* _VOTRE TÂCHE_
Modifiez toutes les lignes ci-dessous en remplaçant « series » par « dataset » partout, puis recopiez-les sans autre changement. Omettez les images dans votre réponse.

[Entrées du jeu de données]
************
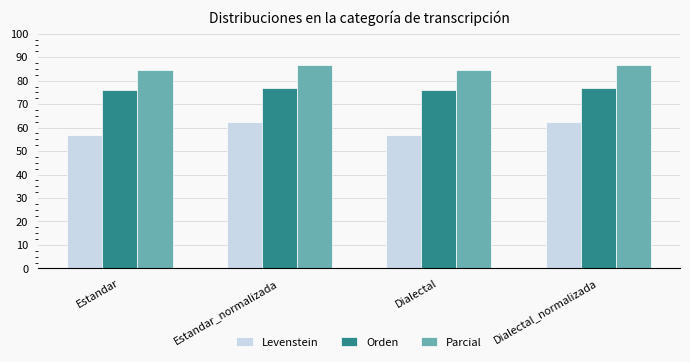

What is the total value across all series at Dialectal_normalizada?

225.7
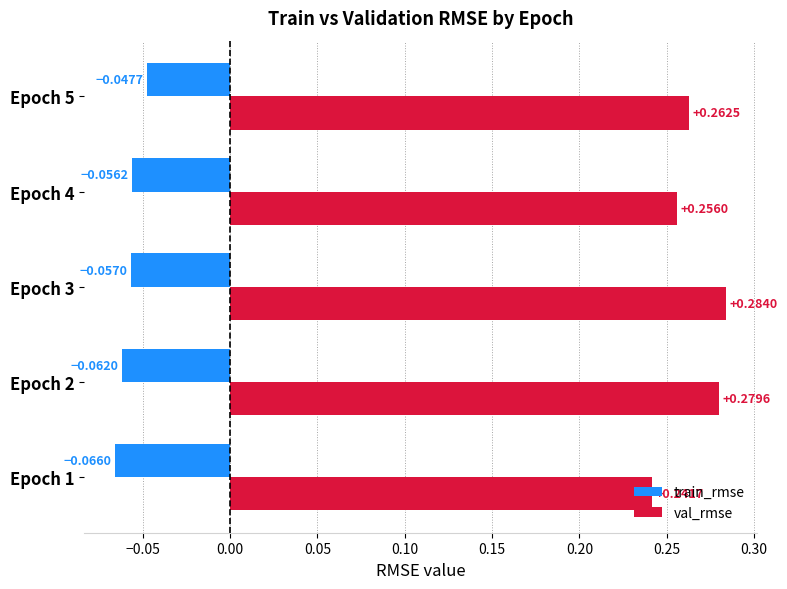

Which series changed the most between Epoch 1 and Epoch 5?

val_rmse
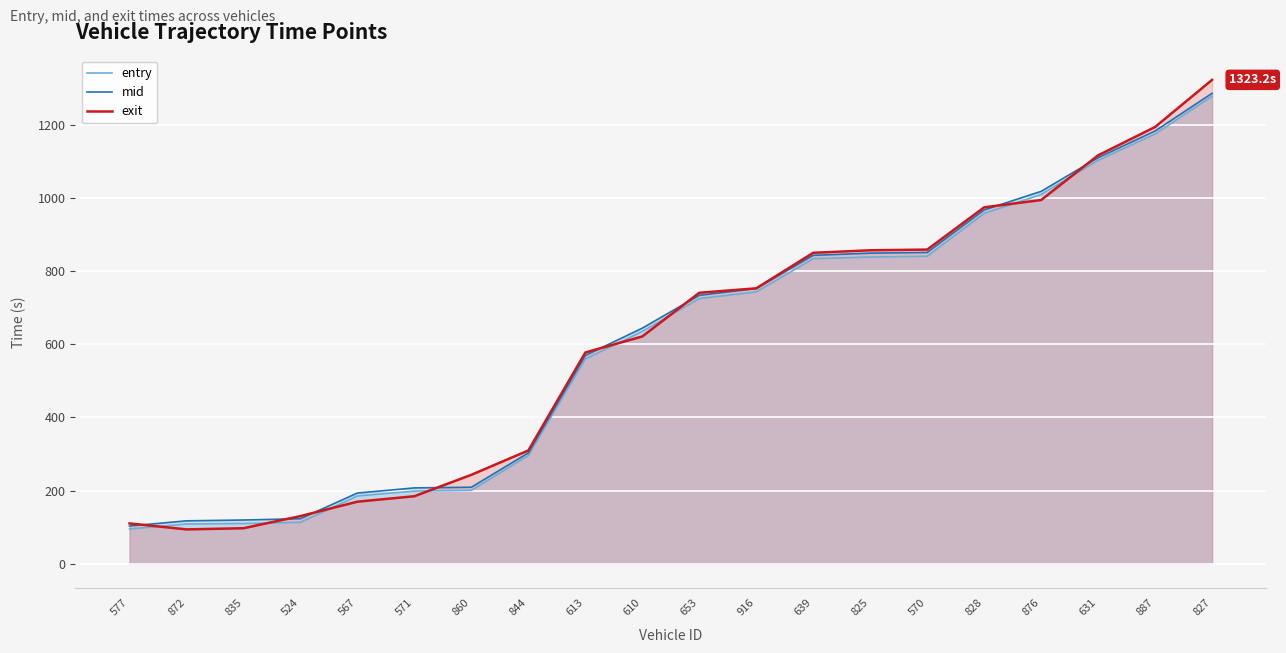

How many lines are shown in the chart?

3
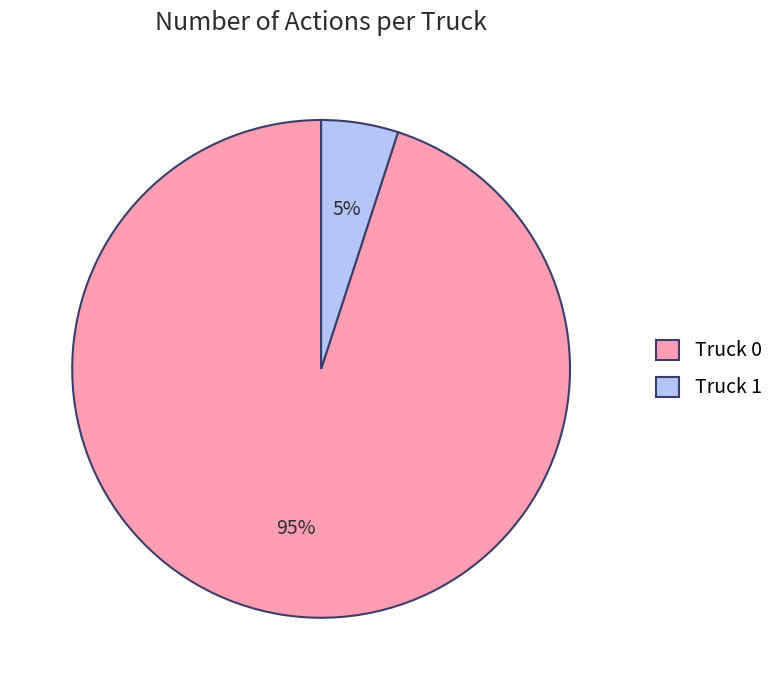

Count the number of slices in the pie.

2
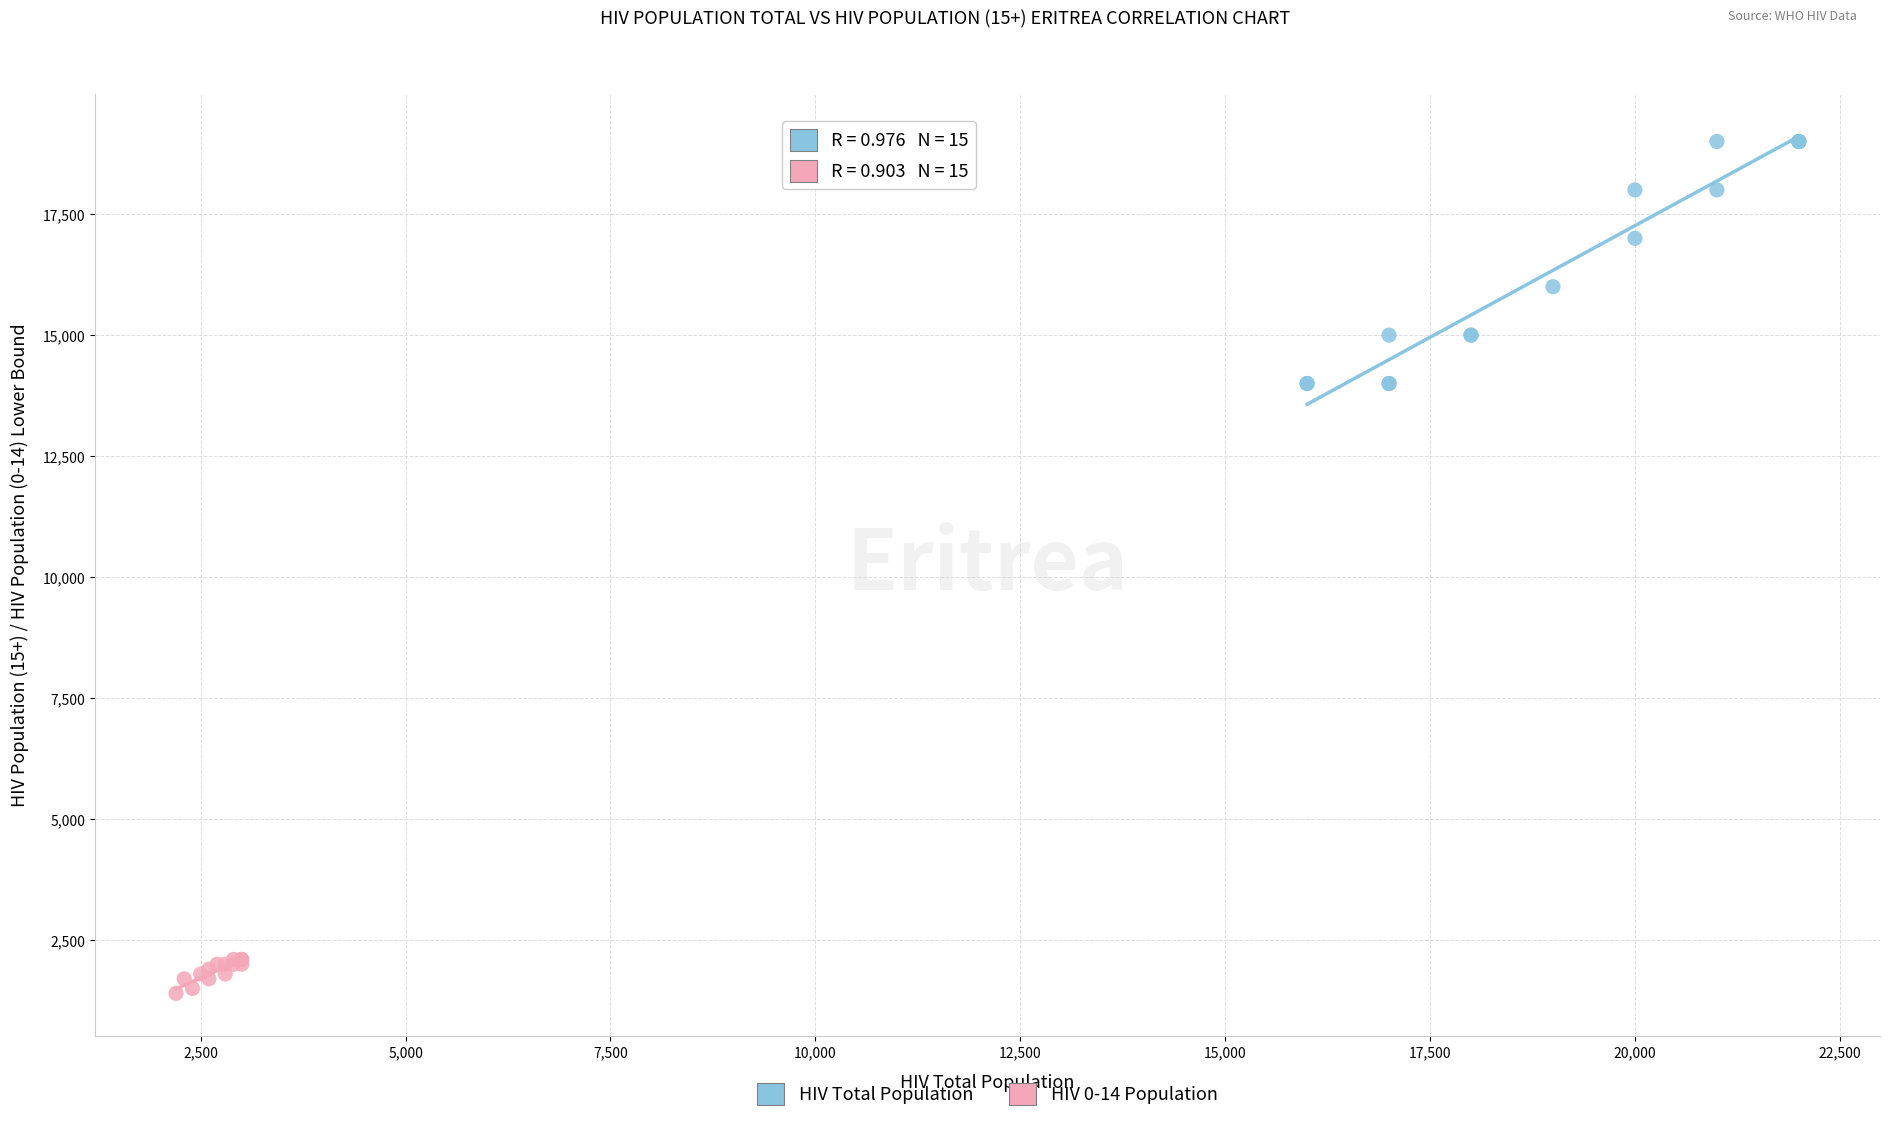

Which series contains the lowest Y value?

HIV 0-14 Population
************
* _RÉPONSE_
What is the total value across all dataset at Dialectal_normalizada?

225.7

Which dataset changed the most between Epoch 1 and Epoch 5?

val_rmse

How many lines are shown in the chart?

3

Count the number of slices in the pie.

2

Which dataset contains the lowest Y value?

HIV 0-14 Population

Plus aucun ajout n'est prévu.